Task instructions: Within the lines below, the span from the line with "Abendroth schneidet überaus" to the line with "-Unis car nous avons estimé que pour parler", both ends included, is to be reproduced exactly, with pictures omitted.

*** Opening of The records ***

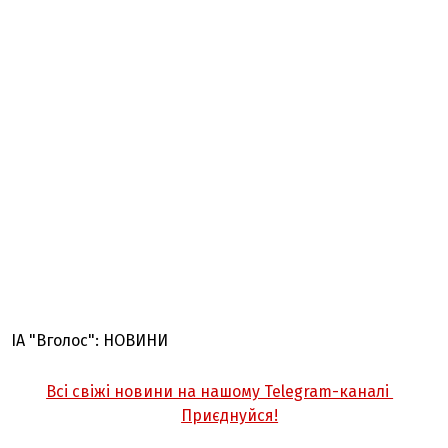
ІА "Вголос": НОВИНИ
Всі свіжі новини на нашому Telegram-каналі
Приєднуйся!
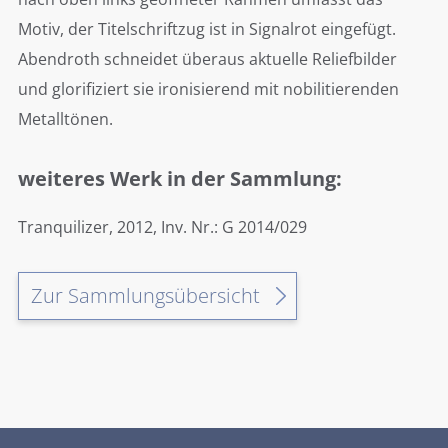
Motiv, der Titelschriftzug ist in Signalrot eingefügt.
Abendroth schneidet überaus aktuelle Reliefbilder
und glorifiziert sie ironisierend mit nobilitierenden
Metalltönen.
weiteres Werk in der Sammlung:
Tranquilizer, 2012, Inv. Nr.: G 2014/029
Zur Sammlungsübersicht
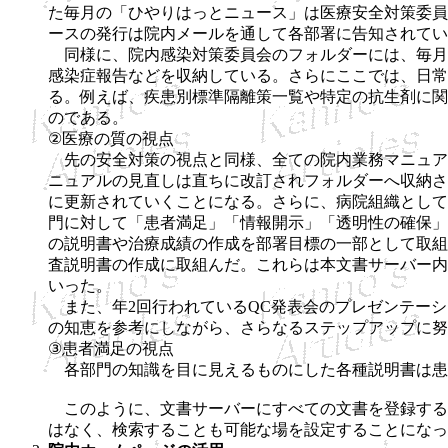
た毎月の「ひやりはっとニュース」は医療安全対策委員
ースの発行は院内メールを通して各部署に告知されてい
同様に、院内感染対策委員会のフォルダーには、毎月
感染症報告などを収納している。さらにここでは、日常
る。例えば、疾患別標準隔離策一覧や特定の抗生剤に関
のである。
②医療の質の視点
先の安全対策の視点と同様、全ての院内業務マニュア
ニュアルの見直しは直ちに改訂されフォルダーへ収納さ
に更新されていくことになる。さらに、病院組織として
門に対して「患者満足」「情報開示」「透明性の確保」
の説明書や治療成績の作成を部署目標の一部として取組
査説明書の作成に取組んだ。これらは本文書サーバー内
いった。
また、年2回行われているQC発表会のプレゼンテーシ
の知恵を参考にしながら、さらなるステップアップに努
③患者満足の視点
各部門の知識を目に見えるものにした各種説明書は患
このように、文書サーバーにすべての文書を登録する
はなく、検索することも可能な場を設定することになっ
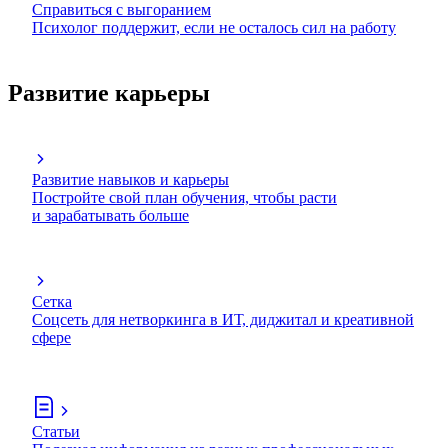
Справиться с выгоранием
Психолог поддержит, если не осталось сил на работу
Развитие карьеры
Развитие навыков и карьеры
Постройте свой план обучения, чтобы расти
и зарабатывать больше
Сетка
Соцсеть для нетворкинга в ИТ, диджитал и креативной
сфере
Статьи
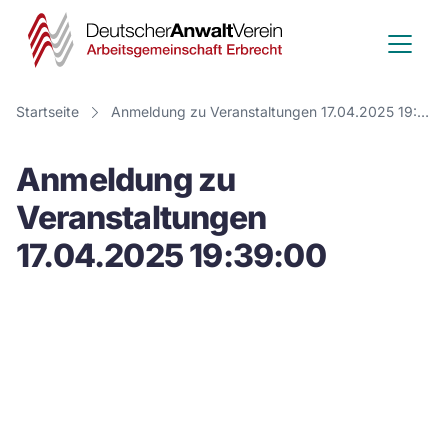
Deutscher
Anwalt
Verein
Startseite
Anmeldung zu Veranstaltungen 17.04.2025 19:39:00
-
Anmeldung zu
Arbeitsge
Veranstaltungen
Erbrecht
17.04.2025 19:39:00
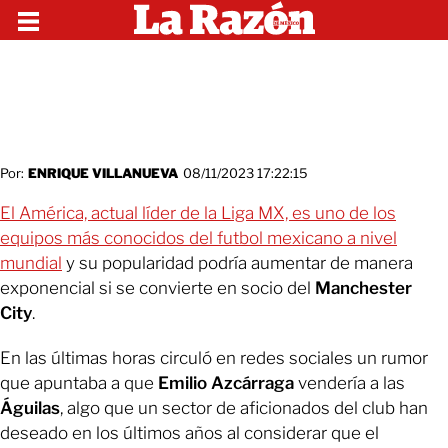
Por:
ENRIQUE VILLANUEVA
08/11/2023 17:22:15
El América, actual líder de la Liga MX, es uno de los
equipos más conocidos del futbol mexicano a nivel
mundial
y su popularidad podría aumentar de manera
exponencial si se convierte en socio del
Manchester
City
.
En las últimas horas circuló en redes sociales un rumor
que apuntaba a que
Emilio Azcárraga
vendería a las
Águilas
, algo que un sector de aficionados del club han
deseado en los últimos años al considerar que el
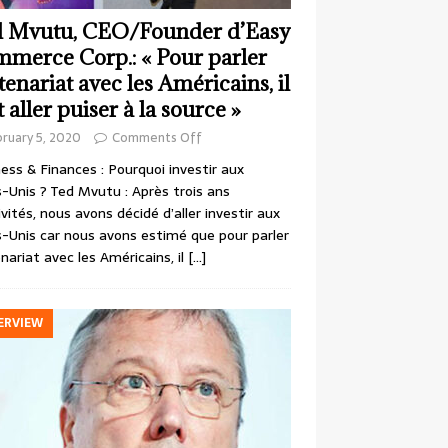
 Mvutu, CEO/Founder d’Easy
merce Corp.: « Pour parler
tenariat avec les Américains, il
t aller puiser à la source »
ruary 5, 2020
Comments Off
ess & Finances : Pourquoi investir aux
-Unis ? Ted Mvutu : Après trois ans
ivités, nous avons décidé d’aller investir aux
-Unis car nous avons estimé que pour parler
nariat avec les Américains, il
[…]
ERVIEW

*** Close of The records ***

Reply:
Abendroth schneidet überaus aktuelle Reliefbilder
und glorifiziert sie ironisierend mit nobilitierenden
Metalltönen.
weiteres Werk in der Sammlung:
Tranquilizer, 2012, Inv. Nr.: G 2014/029
Zur Sammlungsübersicht
た毎月の「ひやりはっとニュース」は医療安全対策委員
ースの発行は院内メールを通して各部署に告知されてい
同様に、院内感染対策委員会のフォルダーには、毎月
感染症報告などを収納している。さらにここでは、日常
る。例えば、疾患別標準隔離策一覧や特定の抗生剤に関
のである。
②医療の質の視点
先の安全対策の視点と同様、全ての院内業務マニュア
ニュアルの見直しは直ちに改訂されフォルダーへ収納さ
に更新されていくことになる。さらに、病院組織として
門に対して「患者満足」「情報開示」「透明性の確保」
の説明書や治療成績の作成を部署目標の一部として取組
査説明書の作成に取組んだ。これらは本文書サーバー内
いった。
また、年2回行われているQC発表会のプレゼンテーシ
の知恵を参考にしながら、さらなるステップアップに努
③患者満足の視点
各部門の知識を目に見えるものにした各種説明書は患
このように、文書サーバーにすべての文書を登録する
はなく、検索することも可能な場を設定することになっ
Справиться с выгоранием
Психолог поддержит, если не осталось сил на работу
Развитие карьеры
Развитие навыков и карьеры
Постройте свой план обучения, чтобы расти
и зарабатывать больше
Сетка
Соцсеть для нетворкинга в ИТ, диджитал и креативной
сфере
Статьи
Deutscher
Anwalt
Verein
Startseite
Anmeldung zu Veranstaltungen 17.04.2025 19:39:00
-
Anmeldung zu
Arbeitsge
Veranstaltungen
Erbrecht
17.04.2025 19:39:00
Por:
ENRIQUE VILLANUEVA
08/11/2023 17:22:15
El América, actual líder de la Liga MX, es uno de los
equipos más conocidos del futbol mexicano a nivel
mundial
y su popularidad podría aumentar de manera
exponencial si se convierte en socio del
Manchester
City
.
En las últimas horas circuló en redes sociales un rumor
que apuntaba a que
Emilio Azcárraga
vendería a las
Águilas
, algo que un sector de aficionados del club han
deseado en los últimos años al considerar que el
 Mvutu, CEO/Founder d’Easy
merce Corp.: « Pour parler
tenariat avec les Américains, il
t aller puiser à la source »
ruary 5, 2020
Comments Off
ess & Finances : Pourquoi investir aux
-Unis ? Ted Mvutu : Après trois ans
ivités, nous avons décidé d’aller investir aux
-Unis car nous avons estimé que pour parler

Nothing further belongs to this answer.